第13章 雨後
ぽつり、と小さく呟いた野薔薇の問いに、なまえは優しくほほ笑みながらゆっくりと口を開いた。
『野薔薇はどうして呪術師になりたいと思った?』
「田舎が嫌で東京に住みたかったから!!」
「…そんな理由で命懸けられんのかよ」
横からぼそりと呟いた伏黒に、野薔薇は続ける。
「懸けられるわ。私が私であるためだもの」
そういう野薔薇に、いつかの自分と、今はもう居ない"彼"の姿が重なる。なまえはぼうっとそんな事を思いながら、続けた。
『ふふ、野薔薇らしくて素敵だね』
「なまえさんって、学生時代はどんなだったの?」
『そうだなぁ。生意気で扱いづらい生徒だったかな』
「ええ、嘘でしょ。
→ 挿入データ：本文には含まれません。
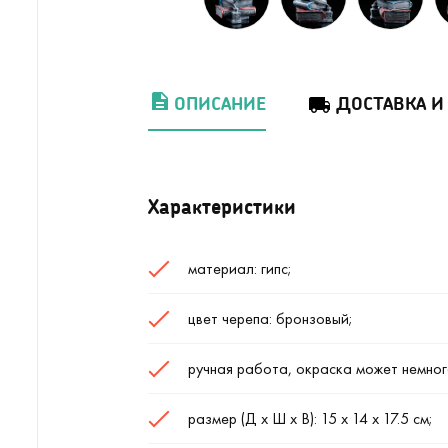
ОПИСАНИЕ
ДОСТАВКА И
Характеристики
материал: гипс;
цвет черепа: бронзовый;
ручная работа, окраска может немног
размер (Д х Ш х В): 15 х 14 х 17.5 см;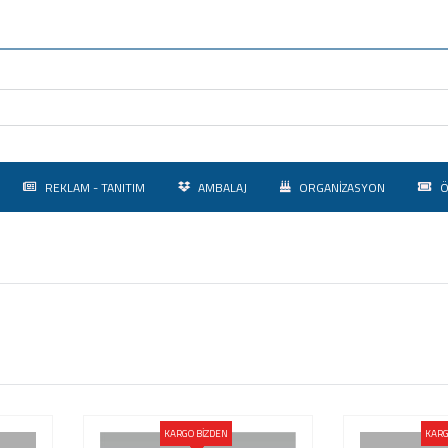
REKLAM - TANITIM
AMBALAJ
ORGANİZASYON
Ö
KARGO BİZDEN
KARG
優等生の模範って感じにしか見えないんだけど」
「なまえさんにもコイツみたいな時期があったんですか?」
「コイツみたいな、って何よ」
『ふふ、そうだね。悟や硝子や―――……、はは、あいつらに聞けばよくわかる』
言いかけたなまえの表情が一瞬翳る。野薔薇は不思議に思いながら続けた。
「硝子、って家入医師?"3人"で同期だったの?私達と同じだったのね」
『いいや。―――正しくは"4人"だった』
初夏の空を仰ぎながら、なまえはぽつり、と続けた。
『君たちみたいに、すごく仲が良かったよ。いつも一緒だった。毎度毎度懲りずに私と悟が喧嘩をするから、その度"アイツ"が止めるんだ。随分苦労をかけたよ』
はは、と過去を懐かしみながら優しく笑う。その笑顔からは、なんだかとても温かい匂いがした。けれど、その四人のうちの一人については、なんだか深く聞いてはいけないような気がして。"いつも一緒だった"―――その言葉が、虎杖を失った野薔薇と伏黒の心にきりりと響いた気がした。